Easter in Ayacucho is considered the most moving and beautiful religious festival in Peru. The entire population of the city gets involved in a week of processions,

religious fervor and raucous street parties, and thousands flock to Ayacucho from around the country.

It all starts on the Friday before Palm Sunday, with the unveiling of the image of La Dolorosa. Two processions mark Palm Sunday itself.

A horde of mules and llamas, laden with dried flowers, leads a crowd of orchestras on two circuits of the plaza.

The flowers are then burned in an intense religious ceremony.

At 4 o'clock the church of Santa Teresa puts on a procession marking the start of the Passion, with Christ entering Jerusalem on a white mule, surrounded by the apostles.

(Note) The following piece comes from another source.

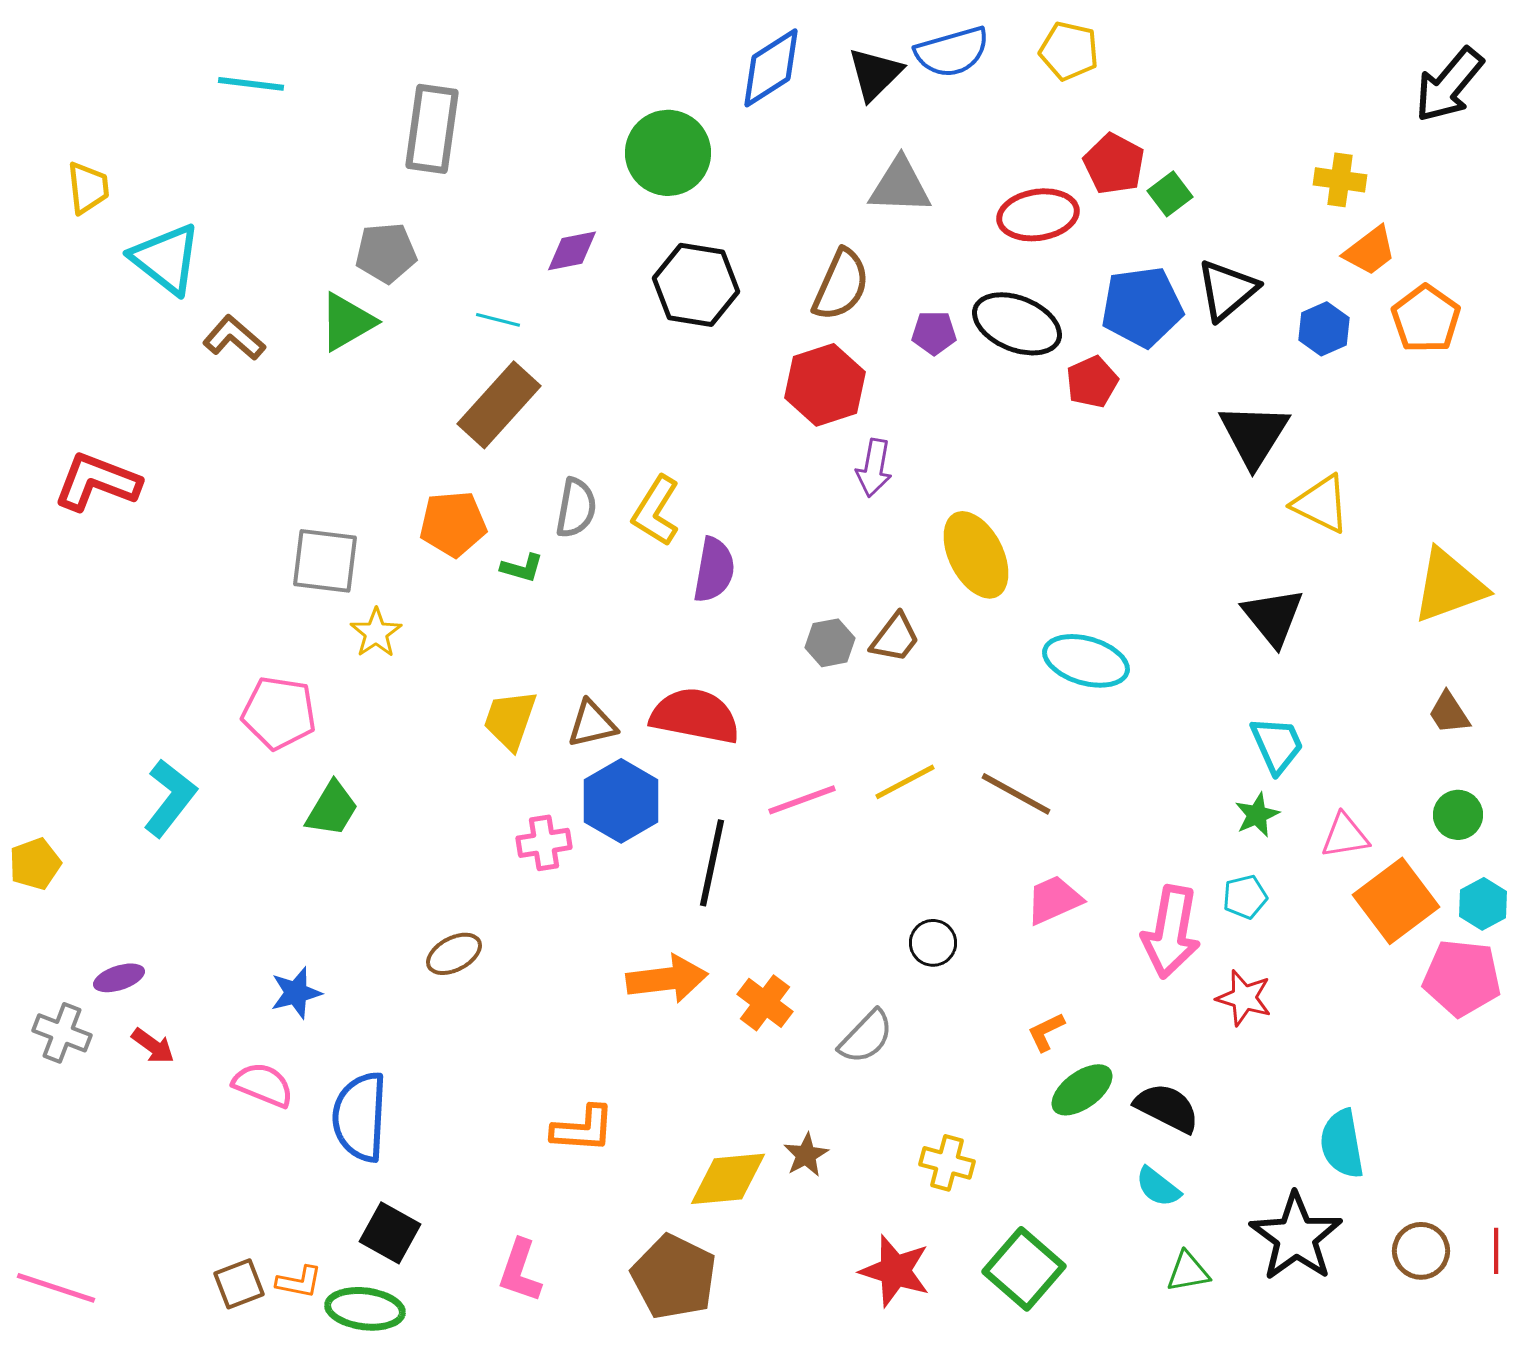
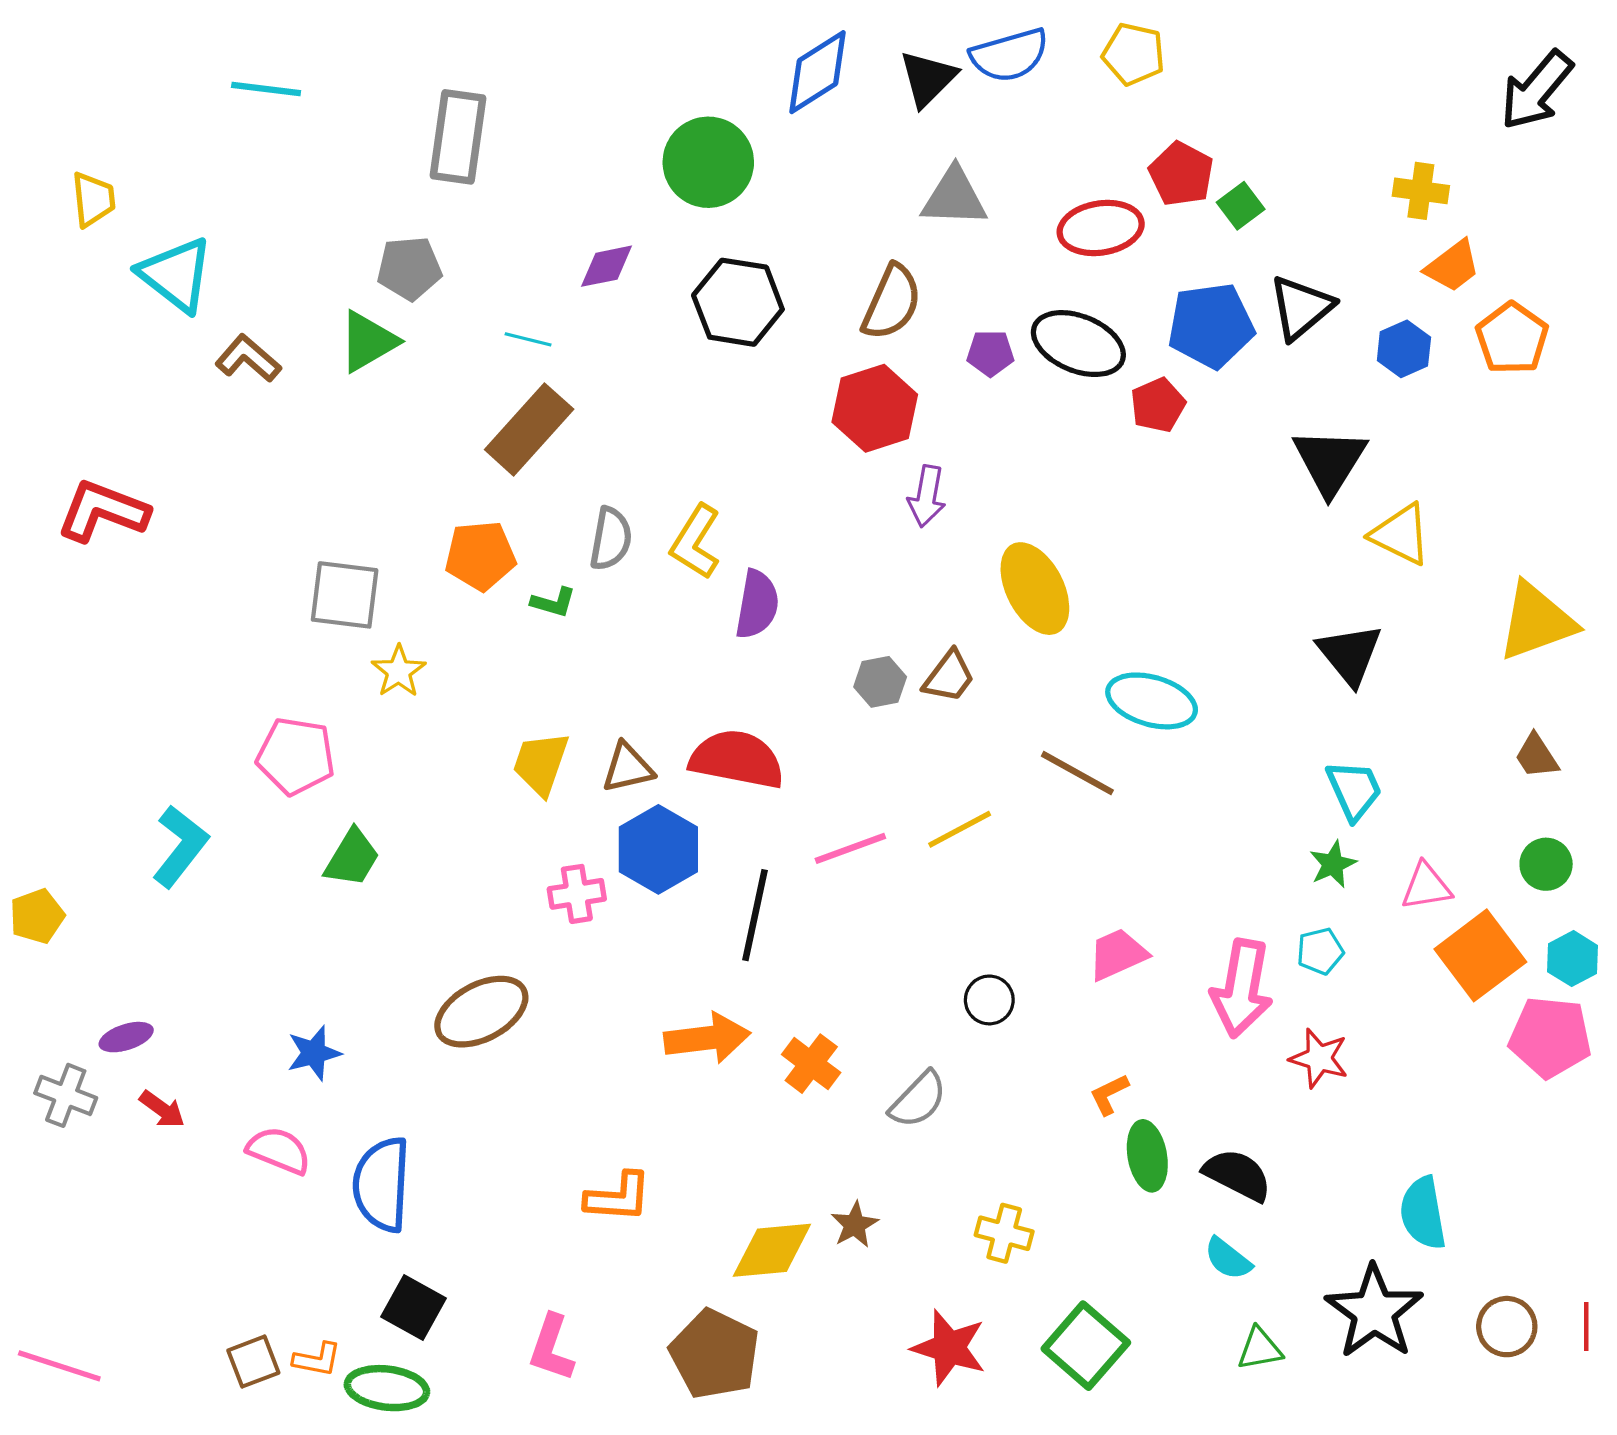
brown line: (1016, 794) -> (1077, 773), moved
brown ellipse: (454, 954) -> (481, 1012), size x1.6
green ellipse: (1082, 1090) -> (1147, 1156), turned -64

On Friday night the plaza hosts a symbolic meeting between images of Jesus and the Virgin Mary, each on a throne, is too much for many onlookers, who burst into tears. All lights in Ayacucho are turned off for the candlelight vigil through town, marking the death of Jesus.

The procession starts the church of Santo Domingo, and a crowd of weeping followers, dressed in black, walks streets blanketed in flower petals Saturday is a day of celebration, with a bull released every half hour to rampage through town surrounded by screaming children. Everyone dances late into the night in the Plaza de Armas, drinking chicha and aguardiente, the local firewater. Easter Sunday starts before dawn, with a procession of the Resurrected Christ, a statue on a blazing white pyramid, surrounded by thousands of candles, ringing bells and fireworks.

The festival ends with a full-scale running of the bulls, cock-fights and a final round of parties, before thousands of visitors return to Lima, and life in Ayacucho returns to normal.